Benevento

 E’ stato rintracciato nel Casertano, dalla Polizia di Stato, il detenuto evaso circa tre mesi fa dal carcere minorile di Airola, in provincia di Benevento, insieme ad un altro ristretto a marzo scorso. A darne notizia è il Sappe, il sindacato autonomo della Polizia Penitenziaria. “E’ un’ottima notizia e i nostri complimenti vanno al personale delle varie Forze di Polizia che hanno collaborato e condotto a termine l’operazione con la cattura dell’uomo”, commenta Sabatino De Rosa, vicecoordinatore regionale per il settore minorile del SAPPE.

Per Donato Capece, segretario generale del Sindacato Autonomo Polizia Penitenziaria, “la grave vicenda aveva portato alla luce le priorità della sicurezza (spesso trascurate) con cui quotidianamente hanno a che fare le donne e gli uomini della Polizia Penitenziaria”. 

“Anche questo è stato un grave evento critico annunciato - prosegue Capece -. Altro che le fiction tv, che forniscono una visione distorta della quotidianità delle carceri minorili. La realtà è un’altra, conseguenza di anni di ipergarantismo nelle carceri, dove ai detenuti è stato praticamente permesso di auto gestirsi con provvedimenti scellerati ‘a pioggia’ come la vigilanza dinamica e il regime aperto, con detenuti fuori dalle celle pressoché tutto il giorno a non fare nulla nei corridoi delle Sezioni. E queste sono anche le conseguenze di una politica penitenziaria che invece di punire, sia sotto il profilo disciplinare che penale, i detenuti violenti, non assume severi provvedimenti”.

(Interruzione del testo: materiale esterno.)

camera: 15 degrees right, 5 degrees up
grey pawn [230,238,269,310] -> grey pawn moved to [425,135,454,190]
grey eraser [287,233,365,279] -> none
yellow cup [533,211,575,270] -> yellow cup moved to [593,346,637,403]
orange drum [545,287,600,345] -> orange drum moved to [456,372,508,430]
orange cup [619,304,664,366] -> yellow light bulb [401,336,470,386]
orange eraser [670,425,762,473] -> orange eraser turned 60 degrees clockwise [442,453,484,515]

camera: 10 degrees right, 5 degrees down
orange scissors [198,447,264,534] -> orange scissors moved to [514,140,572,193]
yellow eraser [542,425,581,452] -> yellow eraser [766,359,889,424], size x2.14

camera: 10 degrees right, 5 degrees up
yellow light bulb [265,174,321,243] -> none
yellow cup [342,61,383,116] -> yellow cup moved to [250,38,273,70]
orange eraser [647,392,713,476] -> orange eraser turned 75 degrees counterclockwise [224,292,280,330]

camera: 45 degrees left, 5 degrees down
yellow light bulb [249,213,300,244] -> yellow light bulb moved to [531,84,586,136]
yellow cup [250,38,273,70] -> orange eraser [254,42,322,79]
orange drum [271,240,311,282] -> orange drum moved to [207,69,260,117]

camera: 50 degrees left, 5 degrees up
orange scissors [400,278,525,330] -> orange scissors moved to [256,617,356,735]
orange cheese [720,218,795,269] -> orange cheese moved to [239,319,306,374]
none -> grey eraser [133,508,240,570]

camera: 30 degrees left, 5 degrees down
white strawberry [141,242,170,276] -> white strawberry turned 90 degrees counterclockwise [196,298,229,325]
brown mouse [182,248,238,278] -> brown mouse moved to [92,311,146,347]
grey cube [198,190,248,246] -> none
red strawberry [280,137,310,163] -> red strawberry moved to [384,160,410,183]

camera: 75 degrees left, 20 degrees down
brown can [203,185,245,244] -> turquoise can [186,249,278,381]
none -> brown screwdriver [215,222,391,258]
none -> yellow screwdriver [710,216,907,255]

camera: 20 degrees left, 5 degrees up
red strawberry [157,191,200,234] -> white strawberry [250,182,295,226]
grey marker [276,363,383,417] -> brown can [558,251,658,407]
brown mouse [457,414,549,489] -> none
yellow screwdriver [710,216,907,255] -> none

“Il personale di Polizia Penitenziaria non ha ancora ricevuto i previsti guanti anti-taglio, caschi, scudi, kit antisommossa e sfollagenti promessi dal DAP. Servono anche apparecchiature per impedire l’uso di telefoni cellulari nelle Sezioni detentive”, denuncia ancora Capece che aggiunge: "La situazione delle carceri italiane, per adulti e minori, è allarmante per il continuo ripetersi di gravi episodi critici e violenti che vedono sempre più coinvolti gli uomini e le donne appartenenti al Corpo di Polizia Penitenziaria. Donne e uomini che svolgono servizio nelle sezioni detentive senza alcuno strumento utile a garantire la loro incolumità fisica dalle continue aggressioni dei detenuti più violenti. Il taser potrebbe essere lo strumento utile per eccellenza (anche perché di ogni detenuto è possibile sapere le condizioni fisiche e mediche prima di poter usare la pistola ad impulsi elettrici) ma i vertici del Dipartimento dell’Amministrazione Penitenziaria continuano a tergiversare – tanto mica stanno loro in prima linea nelle carceri a fronteggiare i detenuti violenti… - e la Polizia Penitenziaria continua a restarne sprovvisto”.